In 1852 Barry removed to what is now Leflore County, in the Mississippi Delta, and in the following year was elected to the national House of Representatives. In a speech on "Civil and Religious Toleration, " which he delivered in Congress, December 18, 1854, he made a strong assault on the policy and principles of the Know-Nothing party. He declined reëlection at the end of his term in Congress, and resumed the practise of law in Columbus. A few months later he reentered politics, was elected to the legislature and made speaker of the House. He became a leader in the disunionist wing of the Democratic party in the state, and was among the delegates who withdrew from the Charleston convention in 1860 and nominated Breckenridge and Lane in the Baltimore convention.

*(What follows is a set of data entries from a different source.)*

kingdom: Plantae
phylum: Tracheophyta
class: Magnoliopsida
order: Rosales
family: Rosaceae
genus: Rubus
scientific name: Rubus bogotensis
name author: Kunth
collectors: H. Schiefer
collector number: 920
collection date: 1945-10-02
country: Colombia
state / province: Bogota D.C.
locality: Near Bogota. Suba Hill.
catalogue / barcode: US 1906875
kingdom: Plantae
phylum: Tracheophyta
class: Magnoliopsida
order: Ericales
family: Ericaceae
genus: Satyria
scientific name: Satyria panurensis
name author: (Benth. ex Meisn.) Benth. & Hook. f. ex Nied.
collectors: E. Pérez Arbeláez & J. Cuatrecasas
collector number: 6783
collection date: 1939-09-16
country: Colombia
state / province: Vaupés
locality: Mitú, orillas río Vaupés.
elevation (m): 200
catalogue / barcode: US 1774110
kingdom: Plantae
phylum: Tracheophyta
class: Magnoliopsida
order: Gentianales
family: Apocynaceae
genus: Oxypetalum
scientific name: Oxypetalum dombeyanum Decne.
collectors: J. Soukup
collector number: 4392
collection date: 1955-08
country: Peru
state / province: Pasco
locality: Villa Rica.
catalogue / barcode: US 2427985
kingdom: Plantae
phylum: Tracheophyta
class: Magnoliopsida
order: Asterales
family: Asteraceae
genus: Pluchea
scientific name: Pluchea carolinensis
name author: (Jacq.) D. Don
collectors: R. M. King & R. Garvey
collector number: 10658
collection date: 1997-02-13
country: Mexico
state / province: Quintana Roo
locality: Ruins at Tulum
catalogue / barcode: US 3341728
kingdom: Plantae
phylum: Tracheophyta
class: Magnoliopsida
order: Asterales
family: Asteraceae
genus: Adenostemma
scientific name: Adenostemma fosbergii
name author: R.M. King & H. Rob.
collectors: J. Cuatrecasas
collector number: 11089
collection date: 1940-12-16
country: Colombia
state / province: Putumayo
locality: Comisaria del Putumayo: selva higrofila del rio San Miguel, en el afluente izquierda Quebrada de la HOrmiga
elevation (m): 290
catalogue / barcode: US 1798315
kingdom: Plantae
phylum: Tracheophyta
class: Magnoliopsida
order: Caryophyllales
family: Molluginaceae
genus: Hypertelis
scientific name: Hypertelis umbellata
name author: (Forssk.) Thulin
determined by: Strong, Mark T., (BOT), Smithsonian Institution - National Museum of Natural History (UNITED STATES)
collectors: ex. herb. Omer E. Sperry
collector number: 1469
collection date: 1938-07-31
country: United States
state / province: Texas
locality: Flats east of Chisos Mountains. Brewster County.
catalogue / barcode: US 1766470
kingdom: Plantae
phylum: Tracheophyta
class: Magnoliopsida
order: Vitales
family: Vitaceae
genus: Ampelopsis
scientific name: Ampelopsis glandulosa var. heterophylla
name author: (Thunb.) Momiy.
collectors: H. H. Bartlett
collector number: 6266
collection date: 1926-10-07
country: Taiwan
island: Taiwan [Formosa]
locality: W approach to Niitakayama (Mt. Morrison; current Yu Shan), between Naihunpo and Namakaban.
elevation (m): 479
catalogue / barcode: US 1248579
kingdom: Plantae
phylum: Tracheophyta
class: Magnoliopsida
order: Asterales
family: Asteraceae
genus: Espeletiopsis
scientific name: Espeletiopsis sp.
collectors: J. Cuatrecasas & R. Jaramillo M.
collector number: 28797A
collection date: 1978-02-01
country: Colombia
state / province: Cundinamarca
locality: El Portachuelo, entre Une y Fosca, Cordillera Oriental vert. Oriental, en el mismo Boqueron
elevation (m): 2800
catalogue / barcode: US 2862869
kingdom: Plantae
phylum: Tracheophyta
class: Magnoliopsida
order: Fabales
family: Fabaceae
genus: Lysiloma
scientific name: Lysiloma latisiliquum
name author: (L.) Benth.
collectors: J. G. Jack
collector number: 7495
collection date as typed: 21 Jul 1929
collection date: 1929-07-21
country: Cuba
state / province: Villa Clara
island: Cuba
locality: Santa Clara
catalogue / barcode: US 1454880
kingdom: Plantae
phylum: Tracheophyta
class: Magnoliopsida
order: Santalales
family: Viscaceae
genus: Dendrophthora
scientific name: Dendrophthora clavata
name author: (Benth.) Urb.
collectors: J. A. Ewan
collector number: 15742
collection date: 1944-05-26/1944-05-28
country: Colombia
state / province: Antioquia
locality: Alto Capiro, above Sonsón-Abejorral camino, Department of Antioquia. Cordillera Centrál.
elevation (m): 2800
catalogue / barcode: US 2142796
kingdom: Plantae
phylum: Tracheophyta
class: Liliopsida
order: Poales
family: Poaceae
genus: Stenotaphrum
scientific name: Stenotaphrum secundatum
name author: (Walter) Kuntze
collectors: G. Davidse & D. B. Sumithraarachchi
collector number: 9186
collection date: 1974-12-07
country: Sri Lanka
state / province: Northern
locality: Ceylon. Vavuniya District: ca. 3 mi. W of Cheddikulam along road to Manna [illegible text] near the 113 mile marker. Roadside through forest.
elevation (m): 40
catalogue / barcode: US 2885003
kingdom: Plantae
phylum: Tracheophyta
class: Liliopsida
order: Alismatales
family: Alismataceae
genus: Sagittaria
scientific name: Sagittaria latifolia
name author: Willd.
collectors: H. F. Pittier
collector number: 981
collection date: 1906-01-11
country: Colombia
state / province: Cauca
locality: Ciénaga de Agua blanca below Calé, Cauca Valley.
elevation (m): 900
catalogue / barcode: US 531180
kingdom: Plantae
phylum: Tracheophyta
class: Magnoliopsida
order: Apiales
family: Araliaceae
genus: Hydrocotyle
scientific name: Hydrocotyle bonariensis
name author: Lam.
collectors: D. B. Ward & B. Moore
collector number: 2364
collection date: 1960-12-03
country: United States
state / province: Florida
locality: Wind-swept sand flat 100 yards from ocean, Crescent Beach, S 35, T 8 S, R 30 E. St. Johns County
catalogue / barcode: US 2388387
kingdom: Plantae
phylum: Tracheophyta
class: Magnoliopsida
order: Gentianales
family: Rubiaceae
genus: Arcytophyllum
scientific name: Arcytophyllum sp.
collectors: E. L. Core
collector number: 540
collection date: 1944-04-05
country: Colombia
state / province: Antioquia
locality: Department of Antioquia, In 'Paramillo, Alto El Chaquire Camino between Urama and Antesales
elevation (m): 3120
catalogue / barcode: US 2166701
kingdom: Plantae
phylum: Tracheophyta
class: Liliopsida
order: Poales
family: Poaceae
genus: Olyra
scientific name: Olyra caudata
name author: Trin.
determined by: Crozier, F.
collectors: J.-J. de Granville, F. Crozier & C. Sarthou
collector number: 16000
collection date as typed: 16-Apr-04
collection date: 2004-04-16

He was later chosen president of the Mississippi secession convention of 1861. It is said that he never again used the pen with which he signed the ordinance of secession, but carefully preserved it as a family heirloom. He was also chosen as one of the seven Mississippi delegates to the Montgomery convention which organized the Government of the Confederate States, and was then elected a member of the Provisional Congress of the Confederacy. At the inauguration of Jefferson Davis as Provisional President of the Confederacy, Barry made an extempore speech which according to James D. Lynch was "more happily conceived, more eloquently delivered and more highly applauded" than that of any other speaker on that occasion. In 1862 he resigned from the Confederate Congress and organized the 35th Regiment of Mississippi Infantry, of which he became colonel. He served in many engagements in Mississippi from the battle of Corinth to the fall of Vicksburg; also in the Georgia campaign, being wounded at Allatoona.
He was finally captured at Mobile, April 9, 1865. After the war he retired to his home, saying to a friend, "My thinking in the past has not been profitable - my hopes for my country have all been blasted, and as far as I can, I will quit thinking and for a while lead a negative existence. " His despondency caused a rapid decline of his health, and he died in the house of his sister, Mrs. J. D. Bradford, of Columbus, January 29, 1868.